TEXT BLOCK:
****************
Market cap: $6.08 billion
Some companies look so appetizing that they go on every analyst's shortlist of likely takeover targets. For others, it's more like the flavor of the week. That was the case for BioMarin last summer, when The Telegraph got the buzz going when it reported that GlaxoSmithKline ($GSK) was in talks with the company and Shire ($SHPG) could do the same. Then Piper Jaffray put the biotech on its list of likely takeover targets, saying that Takeda should buy the rare disease drug developer.
Or not. Days later The Guardian turned up the volume on rumors when traders told one of its business writers that a BioMarin bid "could come soon." And GlaxoSmithKline and Shire--two companies with a rep in the rare disease drug game--were once again cited as likely rivals in a bid that could reach up to $7 billion.
****************
INFORMATION SHOWN:
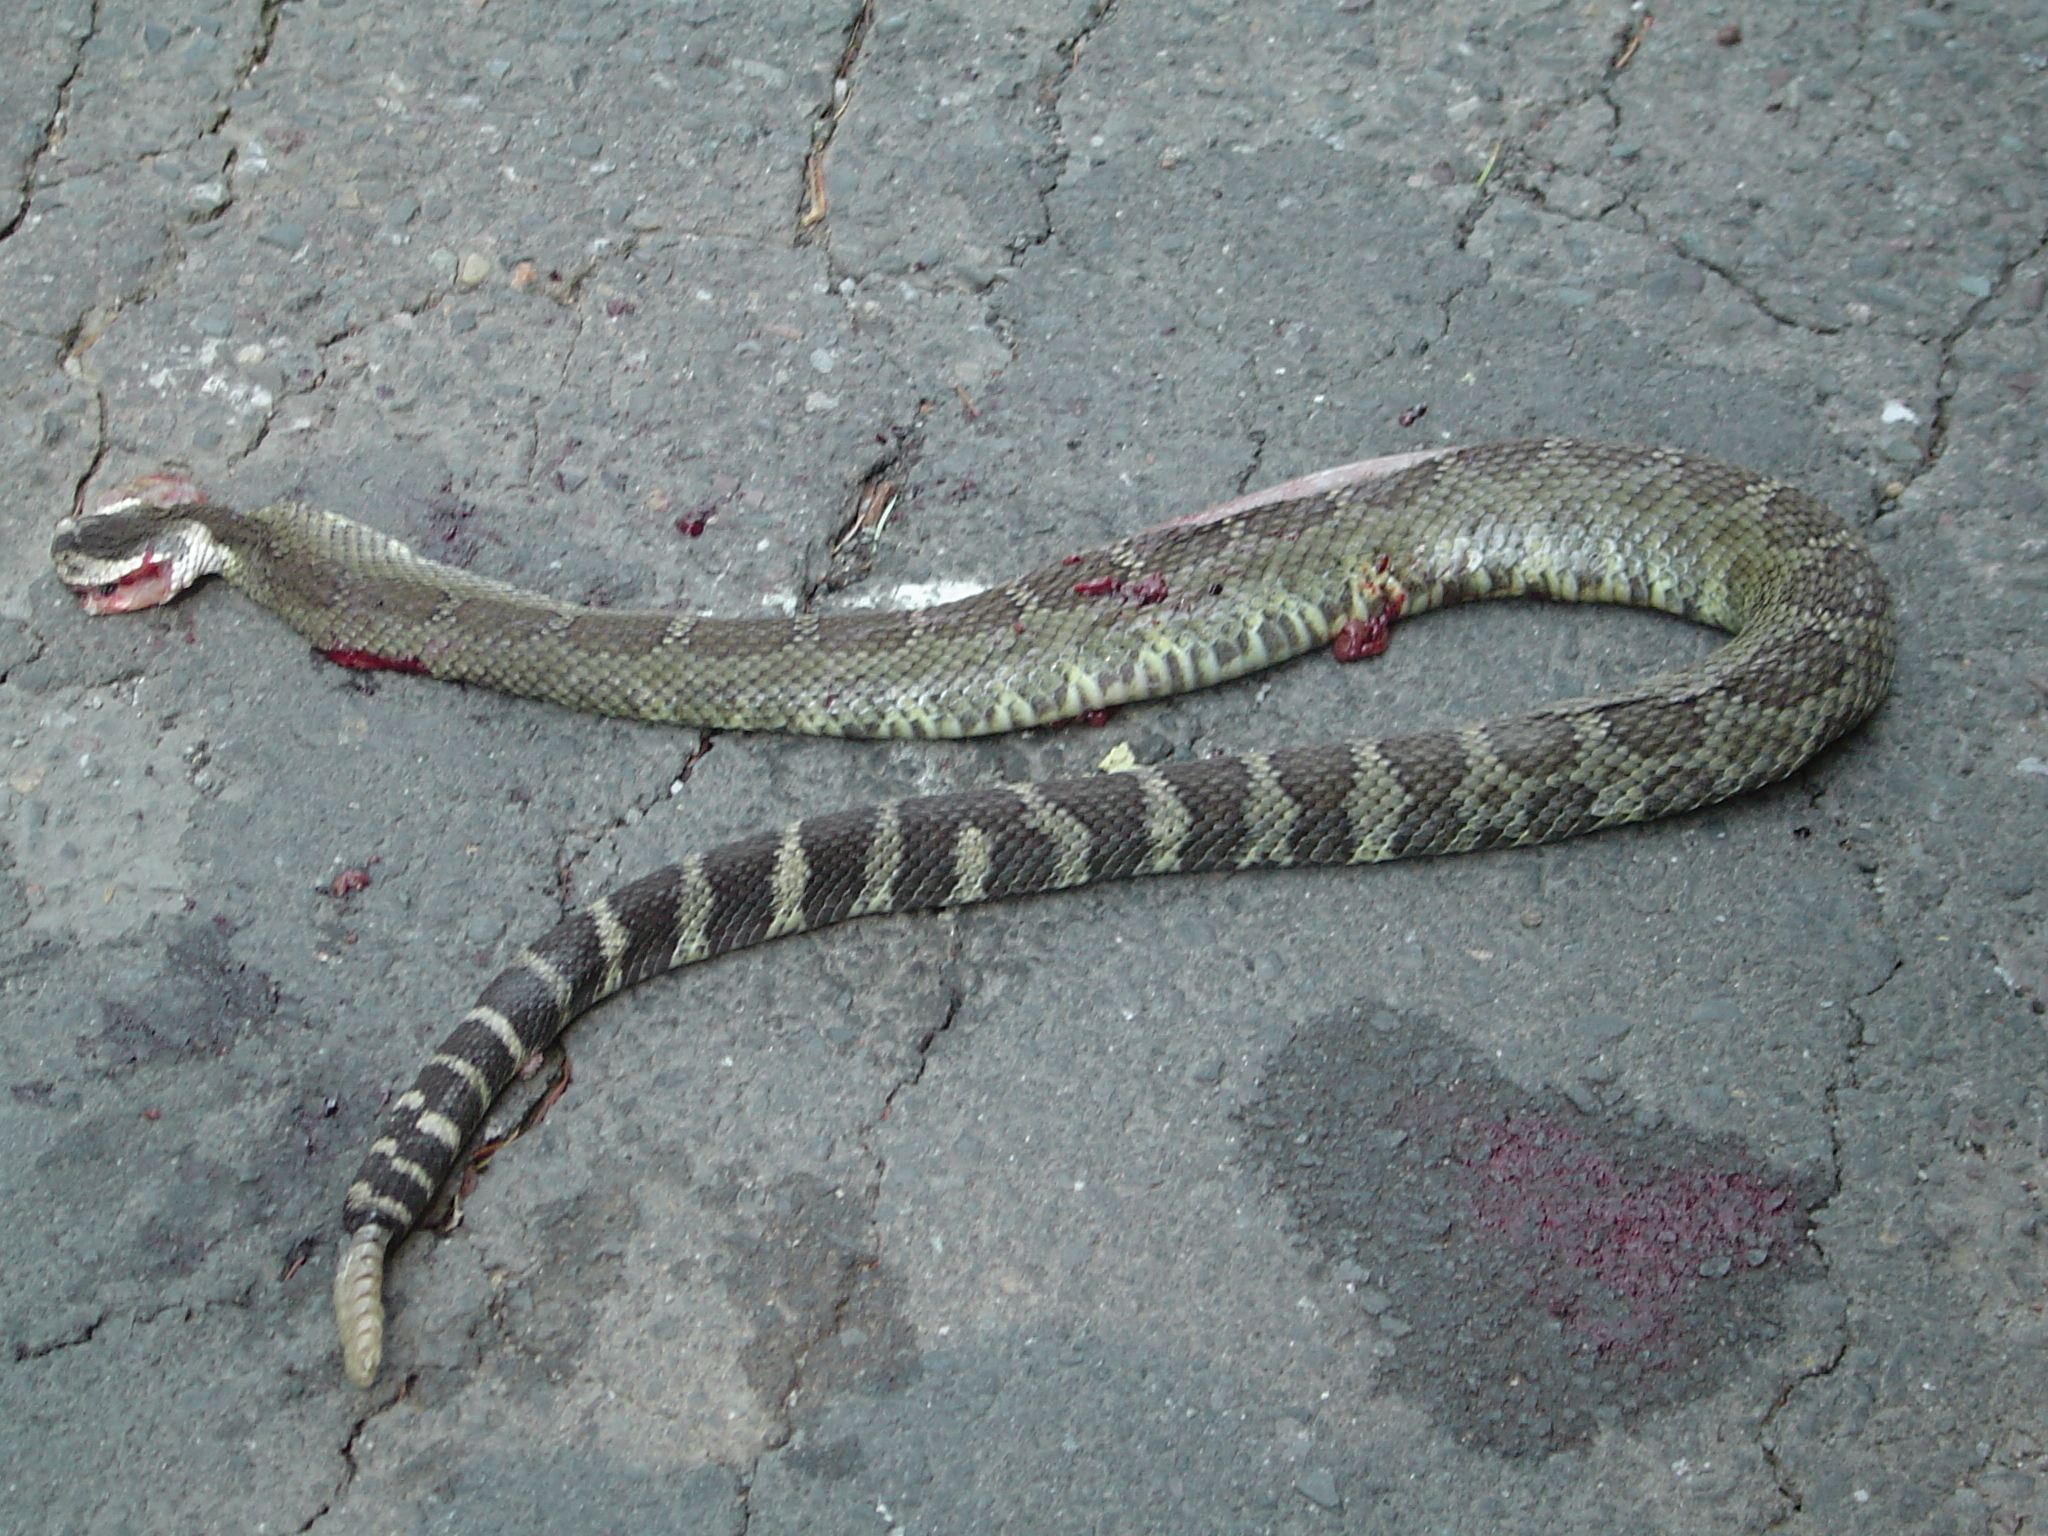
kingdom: Animalia
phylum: Chordata
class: Squamata
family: Viperidae
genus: Crotalus
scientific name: Crotalus oreganus
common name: Abyssus
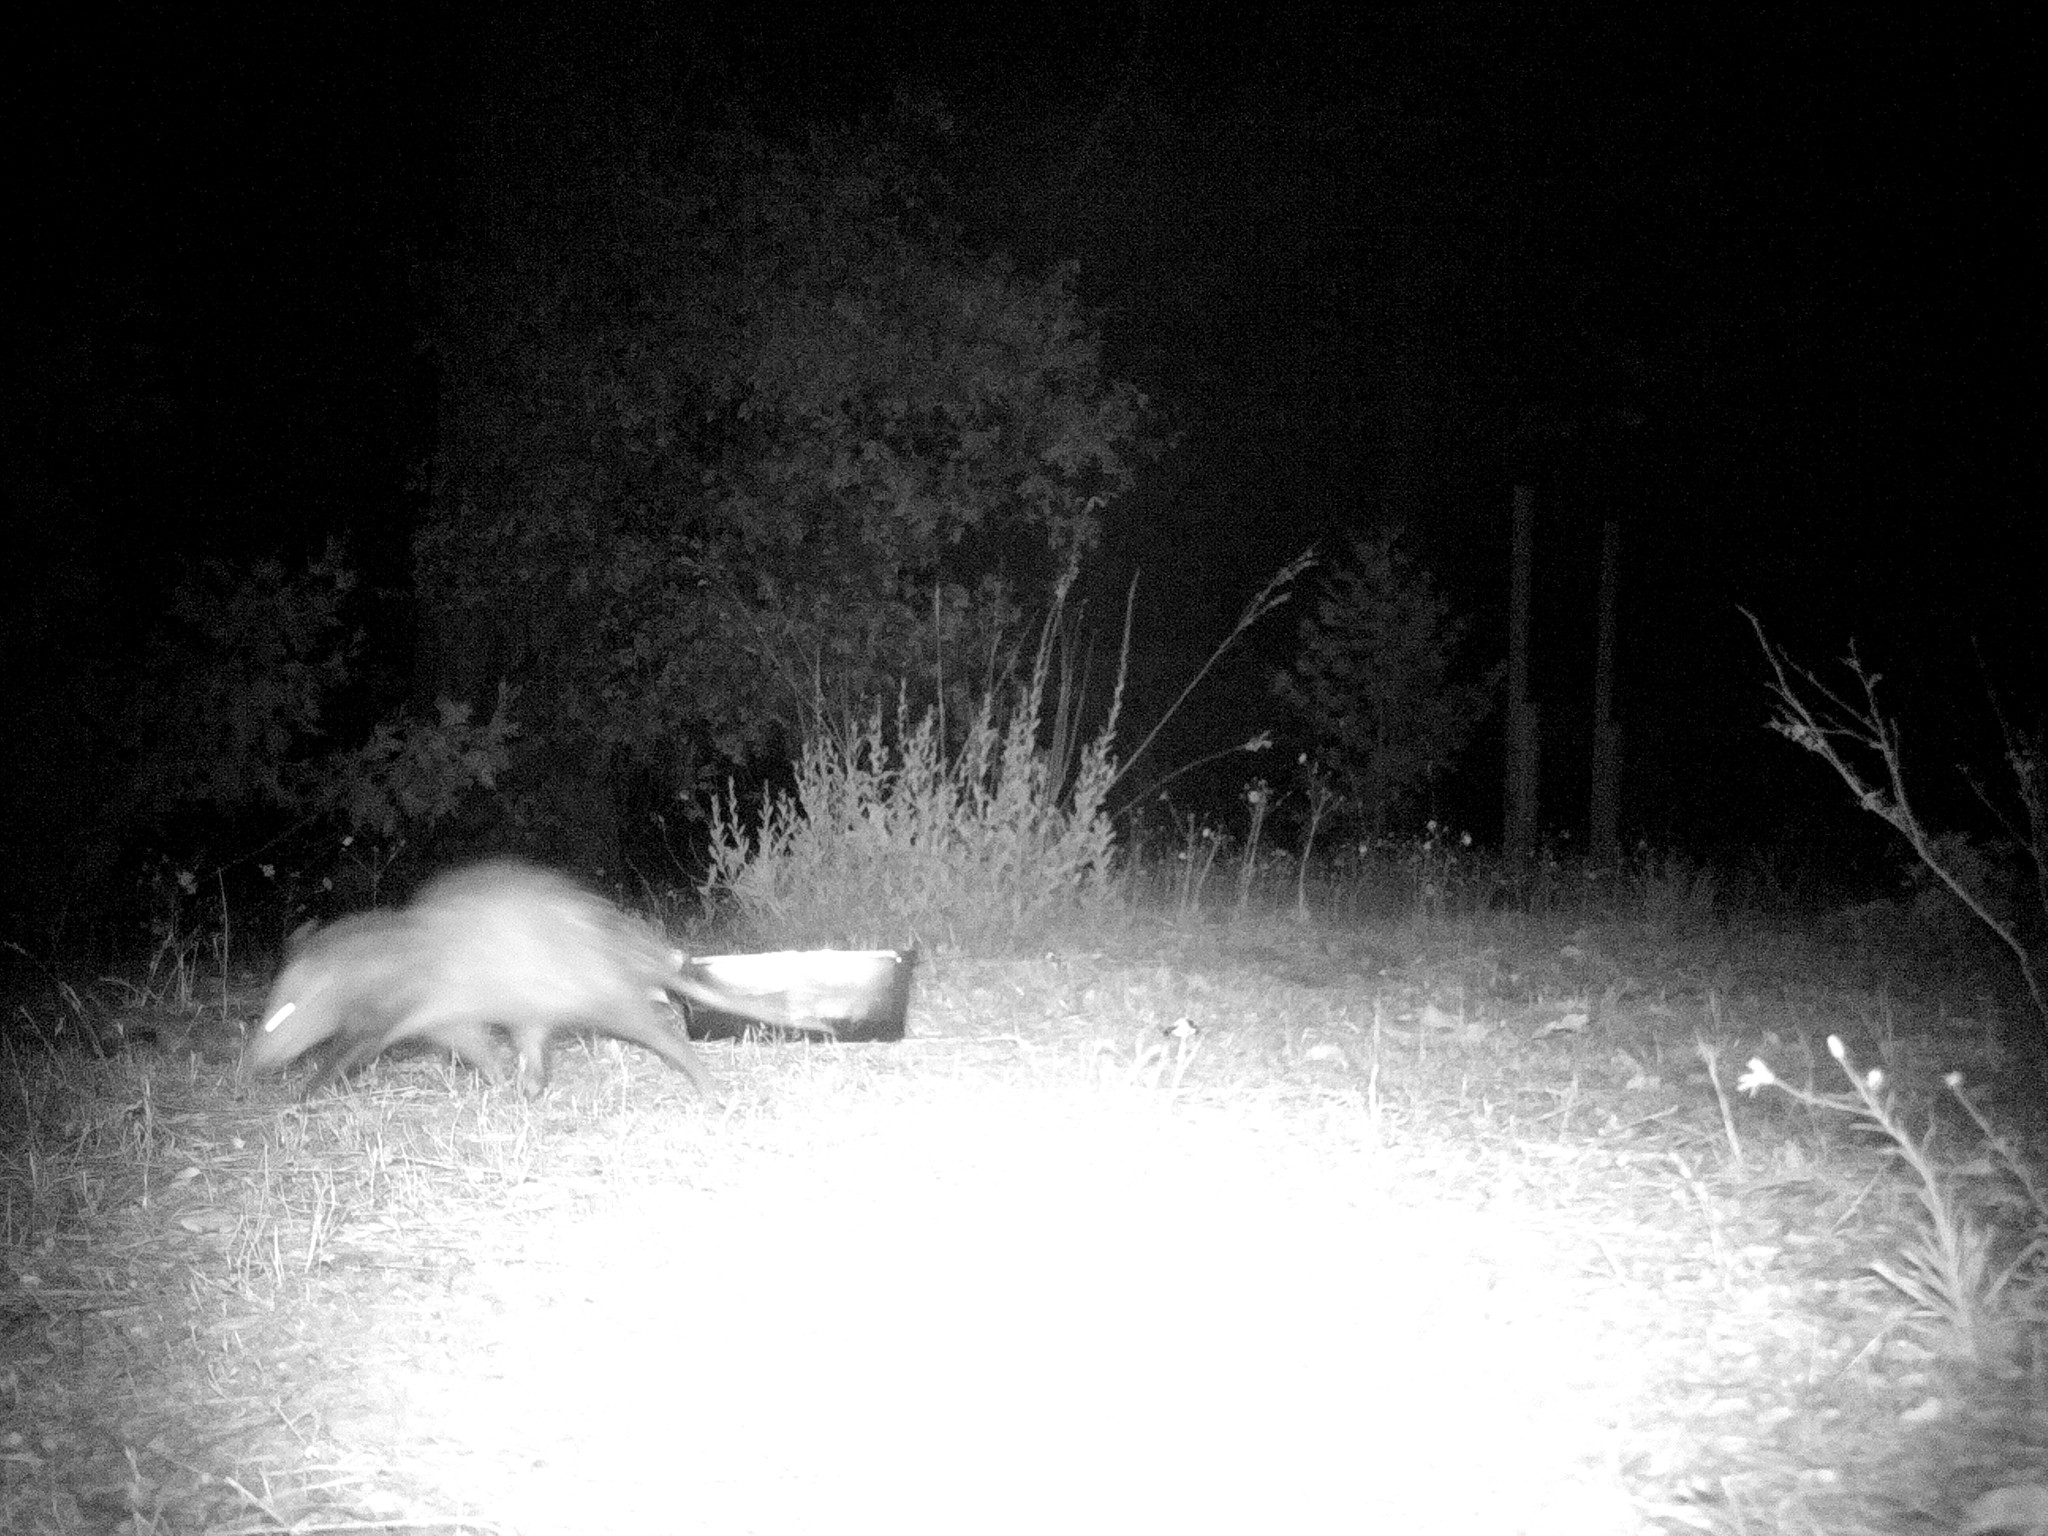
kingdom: Animalia
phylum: Chordata
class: Mammalia
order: Didelphimorphia
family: Didelphidae
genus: Didelphis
****************
YOUR TASKS:
**1.** Answer these questions from the BioMarin takeover article:
(a) What market capitalization does it list?
(b) Which company did Piper Jaffray say should buy BioMarin?
(c) According to the rumors, up to what amount could a bid reach?
**2.** Pick up the BioMarin takeover article after its final sentence and continue it.
The data are separate material and have no connection to the BioMarin takeover article.

RESPONSES TO THE TASKS:
**1.**
(a) $6.08 billion
(b) Takeda
(c) $7 billion

**2.**
Nothing came of it--at least not yet. But don't expect the speculation to end.
Things have been looking up for BioMarin. Improved sales allowed the company to beat Street estimates for its third-quarter losses. Revenue was up 13%, and the news once again allowed reporters to note the summertime gossip. And yesterday the biotech reported that its enzyme replacement therapy GALNS hit its marks in a pivotal Phase III, sending its share price to an all time high.
Buyout rumors never die. They just fade away, until the next analyst report or market rumor hits the financial press.